Make sure you have a strong password – Using a capital letter, numbers and other characters in a combination makes it harder to crack. Try not to use passwords other people could easily guess and definitely do not use PASSWORD or PASSWORD123. Use different passwords for different sites, but make sure you can remember them.

Phishing…Don’t get bitten by sharks

Criminal gangs send emails with the intent of gaining your bank account details or passwords. Common scams ask you to send money or receive money in a rush, meaning you make instinctive decisions. Sometimes fake emails are sent from genuine looking accounts, asking you to re-enter your password of account details. These are harder to spot, but before you act, double check. Poor spelling, expression, grammar and odd emails are a sign these are fake. If in doubt, delete and ring the company from a genuine number you have on a letter.

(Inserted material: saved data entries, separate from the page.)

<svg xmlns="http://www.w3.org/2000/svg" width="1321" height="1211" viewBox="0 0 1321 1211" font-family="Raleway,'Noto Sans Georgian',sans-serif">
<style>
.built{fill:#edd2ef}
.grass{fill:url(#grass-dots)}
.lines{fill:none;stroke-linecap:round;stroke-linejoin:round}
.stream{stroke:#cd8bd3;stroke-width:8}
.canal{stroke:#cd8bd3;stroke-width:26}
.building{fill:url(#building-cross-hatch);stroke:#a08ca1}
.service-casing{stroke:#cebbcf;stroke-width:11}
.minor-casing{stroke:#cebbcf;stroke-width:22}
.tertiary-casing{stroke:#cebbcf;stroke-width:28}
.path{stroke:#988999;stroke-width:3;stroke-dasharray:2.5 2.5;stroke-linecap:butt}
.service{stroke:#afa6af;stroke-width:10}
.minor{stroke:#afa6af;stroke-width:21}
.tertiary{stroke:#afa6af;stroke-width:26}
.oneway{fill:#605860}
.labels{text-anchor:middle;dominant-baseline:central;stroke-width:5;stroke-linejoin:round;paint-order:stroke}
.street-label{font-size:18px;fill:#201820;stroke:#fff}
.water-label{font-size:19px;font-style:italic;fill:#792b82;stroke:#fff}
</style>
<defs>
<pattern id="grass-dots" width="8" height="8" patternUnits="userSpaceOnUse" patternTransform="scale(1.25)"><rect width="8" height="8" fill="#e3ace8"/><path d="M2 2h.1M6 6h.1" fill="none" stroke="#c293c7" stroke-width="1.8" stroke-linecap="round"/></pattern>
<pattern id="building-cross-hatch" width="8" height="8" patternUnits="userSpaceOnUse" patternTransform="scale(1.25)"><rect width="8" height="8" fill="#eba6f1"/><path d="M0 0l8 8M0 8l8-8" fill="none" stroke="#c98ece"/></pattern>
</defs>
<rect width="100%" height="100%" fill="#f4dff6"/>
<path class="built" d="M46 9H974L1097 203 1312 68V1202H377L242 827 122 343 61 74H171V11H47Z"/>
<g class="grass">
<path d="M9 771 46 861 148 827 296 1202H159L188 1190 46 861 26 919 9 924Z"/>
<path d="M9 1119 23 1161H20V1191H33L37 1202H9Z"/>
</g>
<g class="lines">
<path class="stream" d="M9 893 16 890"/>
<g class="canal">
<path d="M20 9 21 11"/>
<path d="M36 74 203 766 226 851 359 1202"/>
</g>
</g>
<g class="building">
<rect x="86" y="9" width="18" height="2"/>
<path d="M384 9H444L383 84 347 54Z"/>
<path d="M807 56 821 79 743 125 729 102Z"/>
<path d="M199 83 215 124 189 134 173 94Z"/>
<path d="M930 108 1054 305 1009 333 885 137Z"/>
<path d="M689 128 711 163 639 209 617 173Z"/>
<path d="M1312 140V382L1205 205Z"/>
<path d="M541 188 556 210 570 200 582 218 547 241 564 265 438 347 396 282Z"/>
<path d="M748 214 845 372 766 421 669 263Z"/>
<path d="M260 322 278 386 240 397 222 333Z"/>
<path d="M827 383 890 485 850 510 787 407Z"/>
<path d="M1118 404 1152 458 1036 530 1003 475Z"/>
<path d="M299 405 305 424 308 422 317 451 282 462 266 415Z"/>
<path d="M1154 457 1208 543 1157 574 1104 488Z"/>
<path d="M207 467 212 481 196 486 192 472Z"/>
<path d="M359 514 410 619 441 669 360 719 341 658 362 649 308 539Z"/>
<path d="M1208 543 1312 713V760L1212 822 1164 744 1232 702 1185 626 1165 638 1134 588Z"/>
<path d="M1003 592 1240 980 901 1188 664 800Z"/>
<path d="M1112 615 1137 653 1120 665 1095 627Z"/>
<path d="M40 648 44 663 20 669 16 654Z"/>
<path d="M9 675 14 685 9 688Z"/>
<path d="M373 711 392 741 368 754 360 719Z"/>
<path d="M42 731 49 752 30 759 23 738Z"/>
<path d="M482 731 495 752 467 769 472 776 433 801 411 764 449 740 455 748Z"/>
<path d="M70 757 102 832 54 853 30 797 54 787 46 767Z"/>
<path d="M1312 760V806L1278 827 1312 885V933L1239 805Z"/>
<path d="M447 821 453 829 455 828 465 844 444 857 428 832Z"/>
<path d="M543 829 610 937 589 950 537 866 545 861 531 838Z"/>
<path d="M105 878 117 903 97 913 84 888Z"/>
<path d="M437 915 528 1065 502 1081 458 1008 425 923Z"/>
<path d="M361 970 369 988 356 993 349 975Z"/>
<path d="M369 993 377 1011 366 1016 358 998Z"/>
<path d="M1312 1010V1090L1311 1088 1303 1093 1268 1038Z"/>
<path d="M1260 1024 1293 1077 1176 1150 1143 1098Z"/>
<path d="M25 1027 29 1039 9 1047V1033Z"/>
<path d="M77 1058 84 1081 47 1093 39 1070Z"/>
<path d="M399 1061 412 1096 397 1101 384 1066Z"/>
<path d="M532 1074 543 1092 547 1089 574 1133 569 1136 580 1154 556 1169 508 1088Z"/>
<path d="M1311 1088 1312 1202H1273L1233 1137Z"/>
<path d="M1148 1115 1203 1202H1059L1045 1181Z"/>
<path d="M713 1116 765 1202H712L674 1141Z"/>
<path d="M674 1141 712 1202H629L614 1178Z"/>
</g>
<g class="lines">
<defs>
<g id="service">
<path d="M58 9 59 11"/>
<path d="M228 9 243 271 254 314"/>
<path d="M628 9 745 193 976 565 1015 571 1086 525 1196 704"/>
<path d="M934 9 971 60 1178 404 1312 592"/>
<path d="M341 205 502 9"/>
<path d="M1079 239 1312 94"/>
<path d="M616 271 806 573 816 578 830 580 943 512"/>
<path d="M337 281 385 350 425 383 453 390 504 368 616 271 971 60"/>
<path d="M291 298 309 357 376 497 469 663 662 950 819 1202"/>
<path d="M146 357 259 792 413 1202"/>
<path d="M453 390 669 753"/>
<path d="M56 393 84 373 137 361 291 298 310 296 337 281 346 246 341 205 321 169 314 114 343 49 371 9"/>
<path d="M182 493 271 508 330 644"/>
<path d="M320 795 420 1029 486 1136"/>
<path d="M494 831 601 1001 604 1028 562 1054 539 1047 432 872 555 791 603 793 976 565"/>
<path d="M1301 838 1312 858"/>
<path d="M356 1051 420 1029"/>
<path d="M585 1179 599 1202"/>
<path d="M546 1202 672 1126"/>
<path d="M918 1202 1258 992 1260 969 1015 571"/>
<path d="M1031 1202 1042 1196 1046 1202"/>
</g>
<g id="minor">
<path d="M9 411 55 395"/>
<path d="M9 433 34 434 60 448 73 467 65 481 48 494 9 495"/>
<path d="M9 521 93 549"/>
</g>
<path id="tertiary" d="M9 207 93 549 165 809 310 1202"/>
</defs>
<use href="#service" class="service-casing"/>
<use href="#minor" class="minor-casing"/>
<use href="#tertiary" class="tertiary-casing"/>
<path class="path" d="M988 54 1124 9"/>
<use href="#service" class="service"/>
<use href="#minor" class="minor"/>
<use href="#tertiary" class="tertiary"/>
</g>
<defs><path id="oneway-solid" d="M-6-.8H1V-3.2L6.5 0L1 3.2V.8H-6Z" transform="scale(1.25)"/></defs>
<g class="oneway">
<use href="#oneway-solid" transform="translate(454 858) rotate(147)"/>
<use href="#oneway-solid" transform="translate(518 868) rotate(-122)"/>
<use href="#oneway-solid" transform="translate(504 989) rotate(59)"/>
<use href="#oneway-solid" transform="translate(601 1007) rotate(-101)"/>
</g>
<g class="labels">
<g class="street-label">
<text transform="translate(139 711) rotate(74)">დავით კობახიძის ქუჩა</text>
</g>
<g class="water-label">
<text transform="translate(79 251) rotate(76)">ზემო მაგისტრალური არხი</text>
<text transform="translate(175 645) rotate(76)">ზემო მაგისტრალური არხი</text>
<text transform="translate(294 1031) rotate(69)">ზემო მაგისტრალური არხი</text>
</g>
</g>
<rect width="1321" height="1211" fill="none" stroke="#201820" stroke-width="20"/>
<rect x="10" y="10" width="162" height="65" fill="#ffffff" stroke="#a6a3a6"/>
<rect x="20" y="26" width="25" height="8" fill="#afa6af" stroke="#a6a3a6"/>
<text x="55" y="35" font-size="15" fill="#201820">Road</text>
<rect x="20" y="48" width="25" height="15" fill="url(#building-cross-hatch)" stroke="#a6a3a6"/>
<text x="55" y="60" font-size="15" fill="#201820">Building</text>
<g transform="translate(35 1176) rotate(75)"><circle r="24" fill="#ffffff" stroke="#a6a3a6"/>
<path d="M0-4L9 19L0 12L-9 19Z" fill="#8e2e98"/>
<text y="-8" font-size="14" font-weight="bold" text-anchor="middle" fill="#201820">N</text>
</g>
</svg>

Pharming…A deliberate misspelling and a costly mistake

It’s all too easy to type Efsy or yagoo into your address bar but mistyping genuine website addresses can lead you to fake websites where the criminals will skim your passwords and access your real accounts, so double check before you hit enter. Also, if you find a website that you have never used before, double check its credentials. Have a look at in the address bar: is there a padlock symbol and does the address start with ‘https://’? If so, it’s ok. The ‘S’ stands for secure, this means the website has been verified by a third party and will encrypt any information sent through it. Remember, if a deal looks too good to be true – it is.

Content…See it, close it, report it…

The internet is an open source meaning anyone can put anything onto it. So, sometimes you can stumble on material that you could find distasteful, cause you distress or even be illegal. If you should encounter anything like this, see it, close it, report it – to the police, social media company or the relevant authority. Parental controls can be set on the internet and learning how to use the internet with a child or using it alongside them can help you to keep a tight hold of what parts of the internet they are seeing.

Social Media…Right people, right content, right future…

Social media has exploded over the past 15 years; Facebook, Twitter, Instagram and Snapchat are all popular apps. Social media appeals to all but especially the younger generation, with youngsters connecting with these networks instantly. Young or old, digital footprints, instant access to strangers around the world and multimedia communications can cause new concerns. The NSPCC are currently running their TEAM campaign – https://www.nspcc.org.uk/ – but following these top tips on this website can help anyone of any age keep themselves safe on social media – https://www.getsafeonline.org/social-networking/social-networking-sites/

And finally….

The internet has truly changed the world and the technology around it is developing at a pace, so being able to use it safely and help your loved ones use it safely is essential. Using the advice above can help you do just that.